Les filles de ma génération (nées entre 1970 et 1980) suivaient dans leur lecture une immuable progression : Caroline et Martine, Fantômette, Le Club des Cinq et Alice. Impossible d’y couper, aussi inévitable que nos sous-pulls acryliques et les couleurs flashy de nos pantalons en velours côtelé ! Les photos de classe sont, à ce sujet, accablantes…

Martine fête cette année ses soixante printemps et le Musée en Herbe** propose une petite exposition pour les enfants (et pour ceux qui le sont restés) autour des albums. Beaucoup de petites filles accompagnées de leurs mamans (plus émotionnées que leur progéniture d’ailleurs pour cette parenthèse un brin nostalgique) déambulent dans les deux salles consacrées à l’héroïne belge. La première ravira les grands, puisqu’elle salue le travail des deux créateurs, l’illustrateur Marcel Marlier et le scénariste Gilbert Delahaye. Les dessins préparatoires aux albums sont les pièces maitresses de cette salle : Marcel Marlier dessinait plus de 600 esquisses par album pour ne garder que 18 dessins définitifs. Ces dessins au crayon levé sont presque plus vivants que leur version finale, écrasée par les aplats de couleurs.

Exercices »
A: Répondez aux questions suivantes sur le texte sur Martine :
(i) Quelle série précède Alice dans la progression de lecture décrite ?
(ii) Combien de printemps Martine fête-t-elle cette année ?
(iii) Combien de dessins définitifs Marcel Marlier gardait-il par album ?
B: Prolongez le texte sur Martine, s'il vous plaît, en reprenant après sa dernière phrase.

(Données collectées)
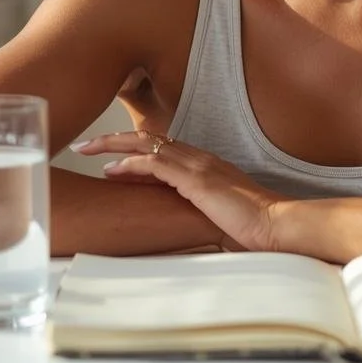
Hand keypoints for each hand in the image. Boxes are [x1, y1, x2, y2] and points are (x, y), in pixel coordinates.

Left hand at [70, 130, 287, 252]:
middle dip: (113, 139)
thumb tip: (179, 221)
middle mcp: (198, 158)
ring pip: (145, 143)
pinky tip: (111, 170)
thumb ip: (199, 208)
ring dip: (112, 145)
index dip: (133, 148)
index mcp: (205, 163)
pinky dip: (130, 164)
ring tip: (87, 150)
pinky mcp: (194, 179)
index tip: (110, 156)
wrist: (275, 224)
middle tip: (85, 145)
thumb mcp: (219, 212)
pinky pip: (154, 163)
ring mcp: (196, 166)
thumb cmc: (253, 225)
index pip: (161, 147)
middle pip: (147, 137)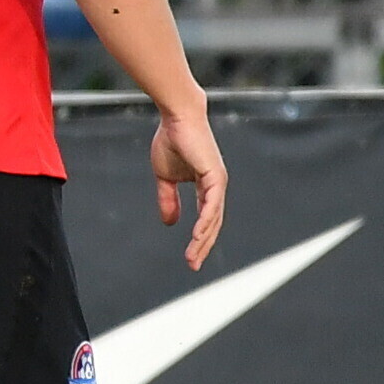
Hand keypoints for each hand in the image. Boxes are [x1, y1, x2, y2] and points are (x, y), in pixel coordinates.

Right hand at [150, 101, 226, 268]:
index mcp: (206, 187)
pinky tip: (198, 235)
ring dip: (203, 239)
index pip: (205, 218)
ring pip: (214, 218)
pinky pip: (211, 205)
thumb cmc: (171, 141)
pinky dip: (206, 221)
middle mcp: (216, 187)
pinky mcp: (215, 176)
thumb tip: (170, 222)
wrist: (177, 118)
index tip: (189, 258)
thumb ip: (168, 199)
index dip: (198, 238)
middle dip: (201, 246)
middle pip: (213, 224)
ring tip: (193, 256)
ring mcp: (218, 182)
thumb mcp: (165, 177)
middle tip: (192, 265)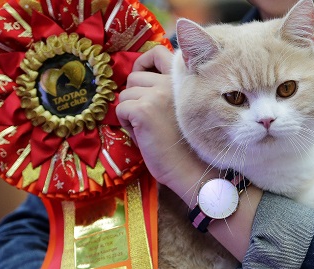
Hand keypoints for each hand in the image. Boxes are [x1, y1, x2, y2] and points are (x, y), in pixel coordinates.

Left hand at [116, 45, 203, 194]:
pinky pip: (121, 109)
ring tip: (146, 129)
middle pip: (135, 77)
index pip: (158, 52)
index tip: (142, 81)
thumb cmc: (187, 145)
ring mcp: (157, 94)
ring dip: (129, 111)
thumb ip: (166, 92)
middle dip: (134, 96)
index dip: (143, 63)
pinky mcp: (144, 110)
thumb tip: (137, 83)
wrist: (191, 170)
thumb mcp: (182, 109)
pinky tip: (142, 136)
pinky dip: (125, 123)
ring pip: (125, 93)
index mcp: (183, 80)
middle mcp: (171, 82)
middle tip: (145, 117)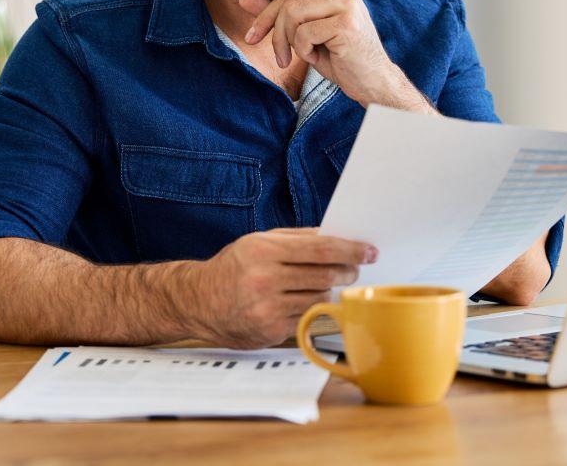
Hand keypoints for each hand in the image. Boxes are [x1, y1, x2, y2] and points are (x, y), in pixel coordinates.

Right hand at [180, 228, 376, 348]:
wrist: (197, 301)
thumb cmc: (232, 267)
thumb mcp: (258, 242)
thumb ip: (297, 238)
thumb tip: (336, 236)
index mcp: (263, 250)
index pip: (320, 249)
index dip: (350, 250)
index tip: (369, 251)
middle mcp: (264, 279)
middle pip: (325, 275)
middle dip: (348, 271)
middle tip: (354, 269)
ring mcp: (267, 308)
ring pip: (320, 298)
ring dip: (329, 290)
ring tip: (323, 283)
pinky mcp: (269, 331)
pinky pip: (306, 318)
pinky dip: (312, 309)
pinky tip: (304, 301)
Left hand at [240, 0, 432, 110]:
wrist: (373, 83)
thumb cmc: (341, 59)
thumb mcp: (305, 35)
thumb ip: (279, 13)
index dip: (265, 15)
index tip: (252, 37)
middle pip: (287, 2)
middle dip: (274, 32)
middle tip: (279, 58)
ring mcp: (346, 3)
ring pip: (292, 15)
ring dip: (289, 43)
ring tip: (304, 57)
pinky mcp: (346, 23)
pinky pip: (304, 33)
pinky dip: (304, 51)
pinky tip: (319, 57)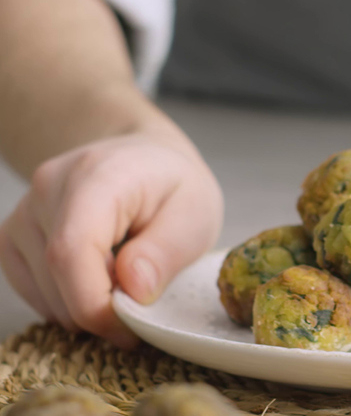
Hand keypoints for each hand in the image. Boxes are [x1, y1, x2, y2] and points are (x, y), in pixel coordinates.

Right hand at [0, 134, 222, 347]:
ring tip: (125, 278)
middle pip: (55, 277)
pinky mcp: (14, 235)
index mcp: (97, 177)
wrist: (145, 158)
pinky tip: (99, 278)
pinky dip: (65, 301)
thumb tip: (133, 291)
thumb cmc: (174, 185)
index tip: (131, 329)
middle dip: (99, 310)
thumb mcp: (195, 213)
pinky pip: (30, 289)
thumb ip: (165, 252)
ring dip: (84, 306)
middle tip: (141, 305)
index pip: (72, 252)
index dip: (96, 304)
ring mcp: (24, 211)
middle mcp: (49, 188)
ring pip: (41, 291)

Corrigé »
A:
(i) Le Club des Cinq.
(ii) Soixante printemps.
(iii) 18 dessins définitifs.

B:
  

 

Dans la seconde salle, les albums sont présentés par thématique (Martine apprend, Martine et le sport, Martine et le voyage.) autour d’objets issus de l’univers un peu daté de la petite fille : paire de skis des années 50, bureau d’écolier, machine à laver à l’ancienne… les enfants sont invités dans une sorte de jeu de piste interactif avec un quizz, des puzzles, pour s’approprier une époque qui doit leur apparaître bien archaïque.

On suit ainsi, au long des dessins qui parsèment les murs, l’évolution de Martine à travers sa coupe de cheveux, ses vêtements, ses activités, mais aussi celle de toute une société qui n’a plus rien à voir avec celle de 1954. Même le style des dessins a bien changé entre le premier album Martine à la ferme et l’ultime Martine et le prince mystérieux, en 2010 : moins vif, moins « école belge », au profit d’un univers « évoquant la peinture romantique allemande », dixit l’éditeur Casterman. L’univers s’est peu à peu affadi, s’est « aquarellisé » à outrance et c’est bien regrettable.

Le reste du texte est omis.